● 阅读文本

梅茹耶夫(В·М·Межуев)[1]是俄罗斯社会哲学领域的著名学者,其研究旨趣是文化哲学及俄罗斯现代化的文化与文明问题,主要著作有《文化与历史:
马克思主义哲学历史理论中的文化问题》(1977)、《关于社会主义的对话:
对待一种思想的两种方式》(合著,2001)、《文化哲学:
经典作家的时代》(2003)、《文化思想:
文化哲学的特征》(2006)、《关于文化的现代认识》(2008)等。
他也是当代俄罗斯马克思主义研究的重要代表,近年来对马克思主义研究的历史及理论进行反思,著有《马克思反对马克思主义》(2007)一书。
该书从文化角度理解马克思的社会主义理论,认为社会主义不是从理论著作中得出的抽象思想,而是现实运动的理论表达;真正的社会主义是文化空间,社会所有制的实质是文化所有制,社会主义就是要最大可能地扩大“自由空间”,使个人按其本性发展。
在此基础上,他提出了关于社会主义的新理论。
一、对社会主义的反思
梅茹耶夫说,他关注的是马克思主义社会主义理论本身,“我对我们国家曾经存在的社会主义不感兴趣,我感兴趣的是马克思主义对它的理论解释”[2]。
他指出,不能否定马克思在社会主义理论发展中的伟大作用,但是也应该明白,马克思对社会主义的解释不是唯一的社会主义理论,至少它已经不完全符合今天的现实了,然而它的科学意义犹存。
在此基础上,他反思了过去的科学社会主义理论并提出了自己对社会主义的新理解。
第一,关于“科学社会主义”。
恩格斯在《社会主义从空想到科学的发展》一书中从几个意义上使用“社会主义”这一术语,其首要意义不是指共产主义的政治运动,而是指共产主义的理论内容和表现。
对于恩格斯来说,“科学社会主义”不是政党和运动,而是以马克思的发现即唯物史观和剩余价值理论为基础的学说。
根据马克思恩格斯的观点,作为科学的社会主义的任务不是建立未来社会的理想模式,而是使工人阶级认识到他们的阶级利益以及无产阶级运动真正目标的思想理论,对这一目标的理解就是科学社会主义。
这一运动的最终目标,是从雇佣劳动中,从把出卖劳动力作为唯一生存条件的状态中解放人,“深入考察这一事业的历史条件以及这一事业的性质本身,从而使负有使命完成这一事业的、今天受压迫的阶级认识到自己行动的条件和性质,这就是无产阶级运动的理论表现即科学社会主义的任务”[3]。
因此,不能得出社会主义是共产主义第一阶段或特殊阶段的结论,对社会主义的这种解释来源于俄国的马克思主义者,列宁在《国家与革命》一书中首先把共产主义社会的第一阶段称为社会主义。
梅茹耶夫认为,这并不符合马克思的思想。

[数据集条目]
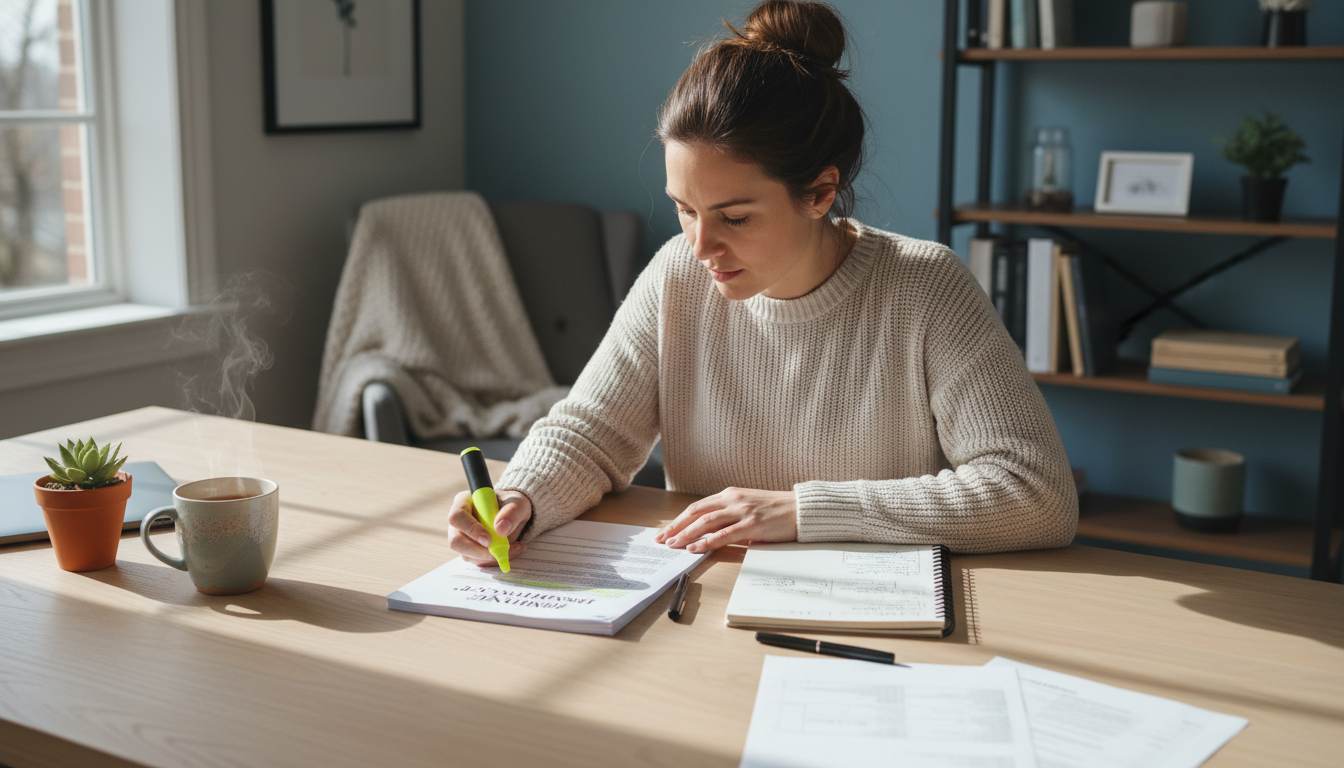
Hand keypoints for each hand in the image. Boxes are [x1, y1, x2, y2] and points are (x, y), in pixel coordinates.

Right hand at [447, 488, 531, 567]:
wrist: (515, 516)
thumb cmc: (512, 504)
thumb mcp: (518, 503)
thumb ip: (512, 512)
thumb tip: (500, 529)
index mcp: (464, 502)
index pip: (457, 517)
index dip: (470, 530)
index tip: (488, 540)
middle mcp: (459, 521)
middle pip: (456, 541)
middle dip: (478, 550)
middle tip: (500, 551)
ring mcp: (462, 537)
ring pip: (467, 554)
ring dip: (491, 556)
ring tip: (516, 547)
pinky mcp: (470, 551)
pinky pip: (478, 561)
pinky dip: (495, 560)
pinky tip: (511, 551)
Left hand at [654, 487, 797, 553]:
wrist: (802, 509)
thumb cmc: (777, 511)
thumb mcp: (748, 507)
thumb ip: (729, 515)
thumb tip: (708, 532)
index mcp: (730, 495)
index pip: (697, 507)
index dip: (679, 519)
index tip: (665, 531)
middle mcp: (733, 500)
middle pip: (696, 512)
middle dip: (676, 526)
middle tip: (661, 539)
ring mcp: (742, 511)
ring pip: (706, 522)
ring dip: (686, 534)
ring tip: (672, 544)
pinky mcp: (752, 524)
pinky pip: (724, 534)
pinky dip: (707, 541)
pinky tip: (695, 548)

● 任务说明
**A)** 把阅读文本中以“梅茹耶夫说,他关注的是”开头的那一段改写成要点列表,保留其主要事实。
**B)** 请原样复述阅读文本中从“他指出,不能否定马克思在社会”起、一直到“指共产主义的理论内容和表现。”为止的部分。

● 练习答案
**A)**
- 梅茹耶夫关注的是马克思主义社会主义理论本身,而不是他的国家曾经存在的社会主义。
- 不能否定马克思在社会主义理论发展中的伟大作用。
- 马克思对社会主义的解释不是唯一的社会主义理论,至少已不完全符合今天的现实,但其科学意义犹存。
- 在此基础上,他反思了过去的科学社会主义理论,并提出了自己对社会主义的新理解。

**B)**
他指出,不能否定马克思在社会主义理论发展中的伟大作用,但是也应该明白,马克思对社会主义的解释不是唯一的社会主义理论,至少它已经不完全符合今天的现实了,然而它的科学意义犹存。
在此基础上,他反思了过去的科学社会主义理论并提出了自己对社会主义的新理解。
第一,关于“科学社会主义”。
恩格斯在《社会主义从空想到科学的发展》一书中从几个意义上使用“社会主义”这一术语,其首要意义不是指共产主义的政治运动,而是指共产主义的理论内容和表现。